Но Бенвенуто — Не Сидящий Ни Минуты был другого мнения. Каждый его седой волос напоминал ему о каком-нибудь хорошем поступке. Зачем же ему было раскаиваться?
— Ты мог бы продлить жизнь самому себе, вместо того чтобы раздавать ее всем понемногу, — не раз говорили ему соседки-кумушки.
Но в ответ Бенвенуто, улыбаясь, качал головой и думал, что каждый седой волос дарил ему нового друга, сотни и тысячи друзей, рассеянных по всему свету. А много ли друзей у вас? Хотелось бы вам иметь повсюду столько же друзей, как у Бенвенуто?
Бенвенуто продолжал бродить по свету, хотя теперь ему приходилось опираться на палку и все чаще останавливаться, чтобы передохнуть. Так, странствуя, он попал в Страну лжецов, где, по примеру своего покойного отца, стал старьевщиком и тем зарабатывал себе на жизнь.

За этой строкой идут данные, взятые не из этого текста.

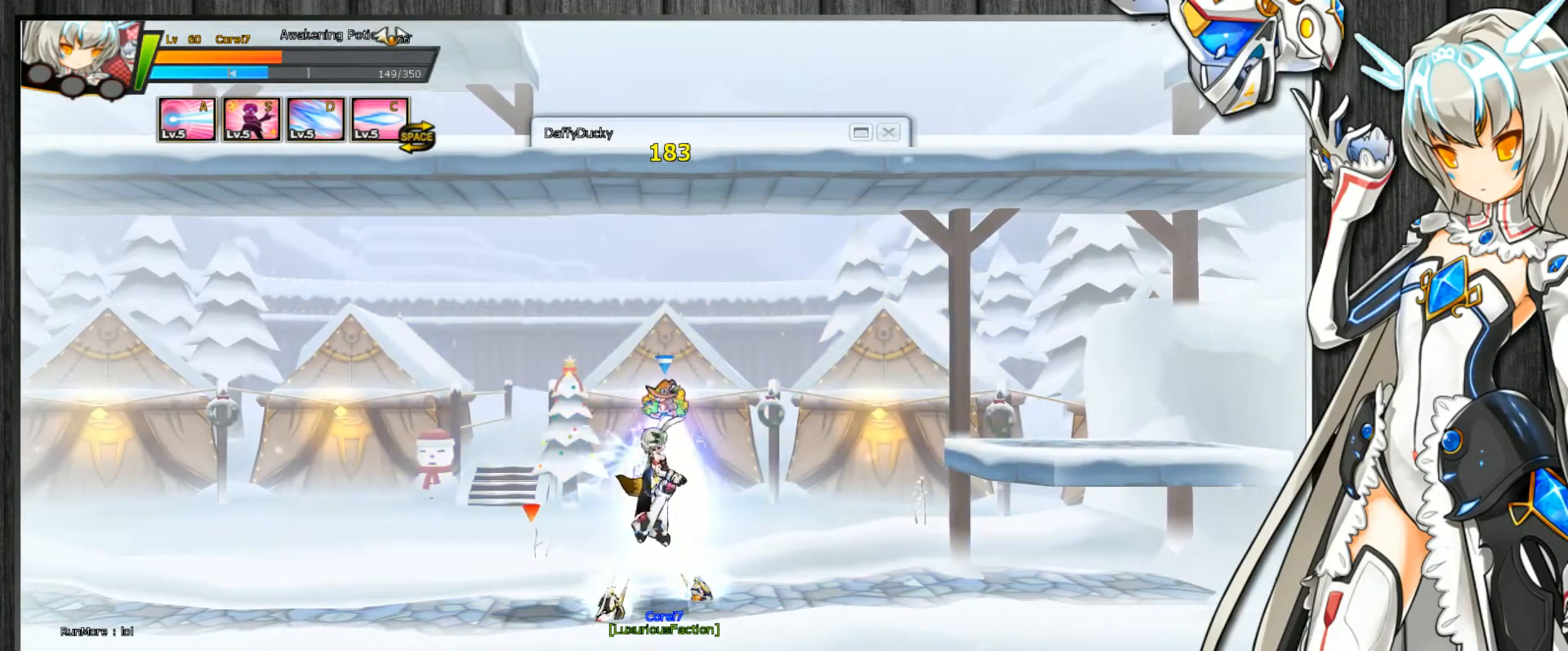
{"keys": [], "events": []}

— Вы побывали в стольких странах, — возразила, прервав его рассказ, Кошка-хромоножка. — Неужели вы не могли выбрать себе места получше?
Бенвенуто — Не Сидящий Ни Минуты улыбнулся:
— Как раз здесь люди больше всего нуждаются в помощи. Что говорить, это самая несчастная страна на земле, а стало быть, самое подходящее для меня место.

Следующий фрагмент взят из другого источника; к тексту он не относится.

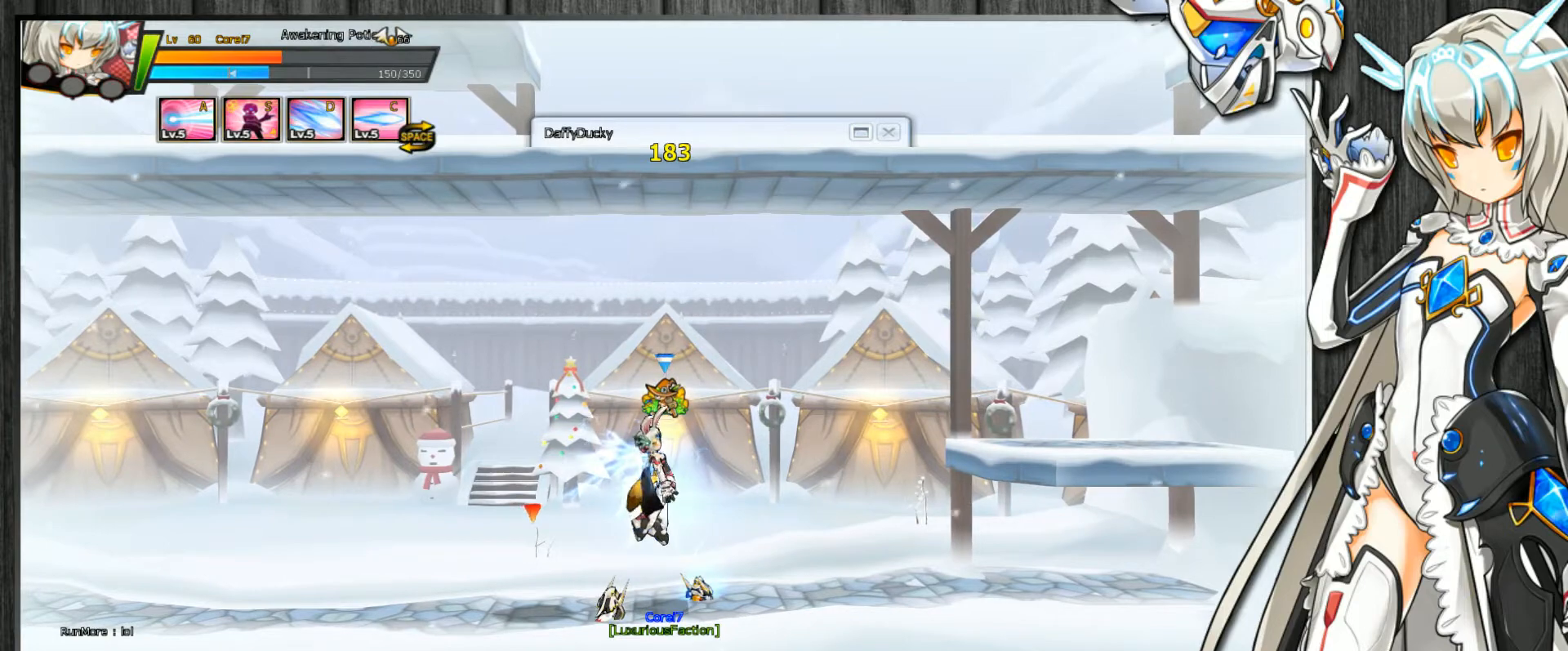
{"keys": [], "events": []}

— Вот он, правильный путь! — воскликнул Джельсомино, слушавший со слезами на глазах рассказ старика. — Теперь-то я знаю, что мне делать с моим голосом. Вместо того чтобы ездить повсюду и оставлять после себя одни разрушения, я постараюсь своим голосом дарить людям радость.
— Но это тебе будет нелегко сделать, — заметила Кошка-хромоножка. Например, если ты примешься напевать колыбельную песню детям, то помешаешь им заснуть.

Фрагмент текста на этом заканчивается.